→ **Data for this task**
* * * * * * * * *

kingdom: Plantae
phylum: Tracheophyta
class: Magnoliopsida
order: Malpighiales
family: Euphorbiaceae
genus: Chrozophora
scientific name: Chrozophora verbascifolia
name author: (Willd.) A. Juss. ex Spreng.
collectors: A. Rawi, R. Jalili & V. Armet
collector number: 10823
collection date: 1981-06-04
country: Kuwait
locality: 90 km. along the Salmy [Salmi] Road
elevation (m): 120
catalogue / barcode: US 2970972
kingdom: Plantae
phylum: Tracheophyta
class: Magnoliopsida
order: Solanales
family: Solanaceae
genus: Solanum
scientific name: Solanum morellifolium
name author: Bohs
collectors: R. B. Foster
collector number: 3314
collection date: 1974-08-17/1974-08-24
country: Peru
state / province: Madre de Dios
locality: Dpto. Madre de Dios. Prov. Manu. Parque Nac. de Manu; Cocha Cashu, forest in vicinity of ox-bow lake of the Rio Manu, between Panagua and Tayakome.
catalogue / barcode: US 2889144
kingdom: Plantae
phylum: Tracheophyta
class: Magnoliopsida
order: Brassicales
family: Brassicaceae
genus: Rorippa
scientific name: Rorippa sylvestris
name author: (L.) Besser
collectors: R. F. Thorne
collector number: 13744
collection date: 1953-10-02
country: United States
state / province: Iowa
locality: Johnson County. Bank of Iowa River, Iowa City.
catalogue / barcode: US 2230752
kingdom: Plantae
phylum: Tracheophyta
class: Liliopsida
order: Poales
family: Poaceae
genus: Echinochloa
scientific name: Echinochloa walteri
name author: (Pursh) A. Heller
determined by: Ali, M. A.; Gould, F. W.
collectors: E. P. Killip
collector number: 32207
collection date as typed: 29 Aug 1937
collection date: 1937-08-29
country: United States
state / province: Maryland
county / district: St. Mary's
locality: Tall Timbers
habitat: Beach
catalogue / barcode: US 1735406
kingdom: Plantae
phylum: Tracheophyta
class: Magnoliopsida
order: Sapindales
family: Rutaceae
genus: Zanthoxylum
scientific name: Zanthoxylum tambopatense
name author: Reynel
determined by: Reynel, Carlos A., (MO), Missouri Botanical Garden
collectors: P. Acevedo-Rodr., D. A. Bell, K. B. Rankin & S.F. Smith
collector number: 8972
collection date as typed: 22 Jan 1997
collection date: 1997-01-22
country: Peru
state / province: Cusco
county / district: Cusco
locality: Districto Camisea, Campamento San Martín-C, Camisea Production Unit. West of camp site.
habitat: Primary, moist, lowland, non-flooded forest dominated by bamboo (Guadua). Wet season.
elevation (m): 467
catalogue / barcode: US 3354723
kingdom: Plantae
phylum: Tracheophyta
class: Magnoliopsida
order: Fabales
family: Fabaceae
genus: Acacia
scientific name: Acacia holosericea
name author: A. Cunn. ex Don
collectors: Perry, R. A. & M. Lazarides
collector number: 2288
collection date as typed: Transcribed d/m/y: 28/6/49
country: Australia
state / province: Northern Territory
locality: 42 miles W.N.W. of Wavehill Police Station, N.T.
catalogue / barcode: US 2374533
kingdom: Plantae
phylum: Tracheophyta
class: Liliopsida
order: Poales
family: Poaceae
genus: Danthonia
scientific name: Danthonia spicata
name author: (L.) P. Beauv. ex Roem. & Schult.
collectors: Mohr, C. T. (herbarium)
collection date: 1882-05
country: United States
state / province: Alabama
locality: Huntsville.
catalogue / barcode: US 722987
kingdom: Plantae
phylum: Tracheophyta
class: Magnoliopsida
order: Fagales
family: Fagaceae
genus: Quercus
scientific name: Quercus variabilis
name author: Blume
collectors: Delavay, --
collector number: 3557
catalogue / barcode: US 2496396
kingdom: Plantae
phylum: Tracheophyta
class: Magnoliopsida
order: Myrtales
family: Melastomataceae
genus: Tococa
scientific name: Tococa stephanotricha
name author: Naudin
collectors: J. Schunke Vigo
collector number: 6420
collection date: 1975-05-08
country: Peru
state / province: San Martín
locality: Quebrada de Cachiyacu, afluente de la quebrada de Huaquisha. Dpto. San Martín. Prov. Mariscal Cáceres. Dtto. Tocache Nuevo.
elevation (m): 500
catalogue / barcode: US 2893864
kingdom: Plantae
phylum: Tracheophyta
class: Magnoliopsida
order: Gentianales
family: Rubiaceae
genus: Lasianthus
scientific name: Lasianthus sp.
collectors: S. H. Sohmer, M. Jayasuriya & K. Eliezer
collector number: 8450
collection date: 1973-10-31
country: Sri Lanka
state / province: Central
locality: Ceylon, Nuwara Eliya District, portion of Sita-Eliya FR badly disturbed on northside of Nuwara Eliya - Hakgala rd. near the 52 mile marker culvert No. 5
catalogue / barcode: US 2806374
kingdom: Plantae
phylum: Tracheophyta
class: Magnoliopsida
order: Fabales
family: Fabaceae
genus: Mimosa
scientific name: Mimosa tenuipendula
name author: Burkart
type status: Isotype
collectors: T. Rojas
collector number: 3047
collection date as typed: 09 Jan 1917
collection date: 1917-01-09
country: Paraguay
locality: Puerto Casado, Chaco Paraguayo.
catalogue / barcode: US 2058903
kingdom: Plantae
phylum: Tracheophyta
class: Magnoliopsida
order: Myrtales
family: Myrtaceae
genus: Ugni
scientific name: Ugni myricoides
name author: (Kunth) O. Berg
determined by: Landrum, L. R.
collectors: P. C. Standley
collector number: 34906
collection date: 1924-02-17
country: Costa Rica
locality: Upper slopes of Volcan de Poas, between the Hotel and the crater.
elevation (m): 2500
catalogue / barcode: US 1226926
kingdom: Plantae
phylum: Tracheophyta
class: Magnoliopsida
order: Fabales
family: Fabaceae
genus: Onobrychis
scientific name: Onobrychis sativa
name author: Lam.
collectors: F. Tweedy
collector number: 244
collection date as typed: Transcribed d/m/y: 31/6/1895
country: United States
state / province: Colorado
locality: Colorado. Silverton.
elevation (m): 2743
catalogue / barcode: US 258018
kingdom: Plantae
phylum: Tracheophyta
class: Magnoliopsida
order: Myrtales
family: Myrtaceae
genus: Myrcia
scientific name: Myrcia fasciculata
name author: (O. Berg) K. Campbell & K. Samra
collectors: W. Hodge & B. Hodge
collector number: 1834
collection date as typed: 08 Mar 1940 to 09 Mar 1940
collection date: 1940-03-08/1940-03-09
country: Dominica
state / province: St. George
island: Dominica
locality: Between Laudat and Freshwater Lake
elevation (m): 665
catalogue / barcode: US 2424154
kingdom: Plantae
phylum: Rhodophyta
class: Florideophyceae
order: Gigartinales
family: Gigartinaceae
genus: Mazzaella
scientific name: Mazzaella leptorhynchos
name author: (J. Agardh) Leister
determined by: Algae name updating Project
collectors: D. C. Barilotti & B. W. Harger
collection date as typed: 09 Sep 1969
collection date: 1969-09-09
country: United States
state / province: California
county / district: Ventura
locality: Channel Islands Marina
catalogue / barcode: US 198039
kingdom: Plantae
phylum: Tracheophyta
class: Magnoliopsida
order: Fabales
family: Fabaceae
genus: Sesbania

* * * * * * * * *

→ **Directive**
Copy out all the records above, putting "collected by" wherever "collectors" appears and leaving every other word unchanged.

→ **Output for this exercise**
kingdom: Plantae
phylum: Tracheophyta
class: Magnoliopsida
order: Malpighiales
family: Euphorbiaceae
genus: Chrozophora
scientific name: Chrozophora verbascifolia
name author: (Willd.) A. Juss. ex Spreng.
collected by: A. Rawi, R. Jalili & V. Armet
collector number: 10823
collection date: 1981-06-04
country: Kuwait
locality: 90 km. along the Salmy [Salmi] Road
elevation (m): 120
catalogue / barcode: US 2970972
kingdom: Plantae
phylum: Tracheophyta
class: Magnoliopsida
order: Solanales
family: Solanaceae
genus: Solanum
scientific name: Solanum morellifolium
name author: Bohs
collected by: R. B. Foster
collector number: 3314
collection date: 1974-08-17/1974-08-24
country: Peru
state / province: Madre de Dios
locality: Dpto. Madre de Dios. Prov. Manu. Parque Nac. de Manu; Cocha Cashu, forest in vicinity of ox-bow lake of the Rio Manu, between Panagua and Tayakome.
catalogue / barcode: US 2889144
kingdom: Plantae
phylum: Tracheophyta
class: Magnoliopsida
order: Brassicales
family: Brassicaceae
genus: Rorippa
scientific name: Rorippa sylvestris
name author: (L.) Besser
collected by: R. F. Thorne
collector number: 13744
collection date: 1953-10-02
country: United States
state / province: Iowa
locality: Johnson County. Bank of Iowa River, Iowa City.
catalogue / barcode: US 2230752
kingdom: Plantae
phylum: Tracheophyta
class: Liliopsida
order: Poales
family: Poaceae
genus: Echinochloa
scientific name: Echinochloa walteri
name author: (Pursh) A. Heller
determined by: Ali, M. A.; Gould, F. W.
collected by: E. P. Killip
collector number: 32207
collection date as typed: 29 Aug 1937
collection date: 1937-08-29
country: United States
state / province: Maryland
county / district: St. Mary's
locality: Tall Timbers
habitat: Beach
catalogue / barcode: US 1735406
kingdom: Plantae
phylum: Tracheophyta
class: Magnoliopsida
order: Sapindales
family: Rutaceae
genus: Zanthoxylum
scientific name: Zanthoxylum tambopatense
name author: Reynel
determined by: Reynel, Carlos A., (MO), Missouri Botanical Garden
collected by: P. Acevedo-Rodr., D. A. Bell, K. B. Rankin & S.F. Smith
collector number: 8972
collection date as typed: 22 Jan 1997
collection date: 1997-01-22
country: Peru
state / province: Cusco
county / district: Cusco
locality: Districto Camisea, Campamento San Martín-C, Camisea Production Unit. West of camp site.
habitat: Primary, moist, lowland, non-flooded forest dominated by bamboo (Guadua). Wet season.
elevation (m): 467
catalogue / barcode: US 3354723
kingdom: Plantae
phylum: Tracheophyta
class: Magnoliopsida
order: Fabales
family: Fabaceae
genus: Acacia
scientific name: Acacia holosericea
name author: A. Cunn. ex Don
collected by: Perry, R. A. & M. Lazarides
collector number: 2288
collection date as typed: Transcribed d/m/y: 28/6/49
country: Australia
state / province: Northern Territory
locality: 42 miles W.N.W. of Wavehill Police Station, N.T.
catalogue / barcode: US 2374533
kingdom: Plantae
phylum: Tracheophyta
class: Liliopsida
order: Poales
family: Poaceae
genus: Danthonia
scientific name: Danthonia spicata
name author: (L.) P. Beauv. ex Roem. & Schult.
collected by: Mohr, C. T. (herbarium)
collection date: 1882-05
country: United States
state / province: Alabama
locality: Huntsville.
catalogue / barcode: US 722987
kingdom: Plantae
phylum: Tracheophyta
class: Magnoliopsida
order: Fagales
family: Fagaceae
genus: Quercus
scientific name: Quercus variabilis
name author: Blume
collected by: Delavay, --
collector number: 3557
catalogue / barcode: US 2496396
kingdom: Plantae
phylum: Tracheophyta
class: Magnoliopsida
order: Myrtales
family: Melastomataceae
genus: Tococa
scientific name: Tococa stephanotricha
name author: Naudin
collected by: J. Schunke Vigo
collector number: 6420
collection date: 1975-05-08
country: Peru
state / province: San Martín
locality: Quebrada de Cachiyacu, afluente de la quebrada de Huaquisha. Dpto. San Martín. Prov. Mariscal Cáceres. Dtto. Tocache Nuevo.
elevation (m): 500
catalogue / barcode: US 2893864
kingdom: Plantae
phylum: Tracheophyta
class: Magnoliopsida
order: Gentianales
family: Rubiaceae
genus: Lasianthus
scientific name: Lasianthus sp.
collected by: S. H. Sohmer, M. Jayasuriya & K. Eliezer
collector number: 8450
collection date: 1973-10-31
country: Sri Lanka
state / province: Central
locality: Ceylon, Nuwara Eliya District, portion of Sita-Eliya FR badly disturbed on northside of Nuwara Eliya - Hakgala rd. near the 52 mile marker culvert No. 5
catalogue / barcode: US 2806374
kingdom: Plantae
phylum: Tracheophyta
class: Magnoliopsida
order: Fabales
family: Fabaceae
genus: Mimosa
scientific name: Mimosa tenuipendula
name author: Burkart
type status: Isotype
collected by: T. Rojas
collector number: 3047
collection date as typed: 09 Jan 1917
collection date: 1917-01-09
country: Paraguay
locality: Puerto Casado, Chaco Paraguayo.
catalogue / barcode: US 2058903
kingdom: Plantae
phylum: Tracheophyta
class: Magnoliopsida
order: Myrtales
family: Myrtaceae
genus: Ugni
scientific name: Ugni myricoides
name author: (Kunth) O. Berg
determined by: Landrum, L. R.
collected by: P. C. Standley
collector number: 34906
collection date: 1924-02-17
country: Costa Rica
locality: Upper slopes of Volcan de Poas, between the Hotel and the crater.
elevation (m): 2500
catalogue / barcode: US 1226926
kingdom: Plantae
phylum: Tracheophyta
class: Magnoliopsida
order: Fabales
family: Fabaceae
genus: Onobrychis
scientific name: Onobrychis sativa
name author: Lam.
collected by: F. Tweedy
collector number: 244
collection date as typed: Transcribed d/m/y: 31/6/1895
country: United States
state / province: Colorado
locality: Colorado. Silverton.
elevation (m): 2743
catalogue / barcode: US 258018
kingdom: Plantae
phylum: Tracheophyta
class: Magnoliopsida
order: Myrtales
family: Myrtaceae
genus: Myrcia
scientific name: Myrcia fasciculata
name author: (O. Berg) K. Campbell & K. Samra
collected by: W. Hodge & B. Hodge
collector number: 1834
collection date as typed: 08 Mar 1940 to 09 Mar 1940
collection date: 1940-03-08/1940-03-09
country: Dominica
state / province: St. George
island: Dominica
locality: Between Laudat and Freshwater Lake
elevation (m): 665
catalogue / barcode: US 2424154
kingdom: Plantae
phylum: Rhodophyta
class: Florideophyceae
order: Gigartinales
family: Gigartinaceae
genus: Mazzaella
scientific name: Mazzaella leptorhynchos
name author: (J. Agardh) Leister
determined by: Algae name updating Project
collected by: D. C. Barilotti & B. W. Harger
collection date as typed: 09 Sep 1969
collection date: 1969-09-09
country: United States
state / province: California
county / district: Ventura
locality: Channel Islands Marina
catalogue / barcode: US 198039
kingdom: Plantae
phylum: Tracheophyta
class: Magnoliopsida
order: Fabales
family: Fabaceae
genus: Sesbania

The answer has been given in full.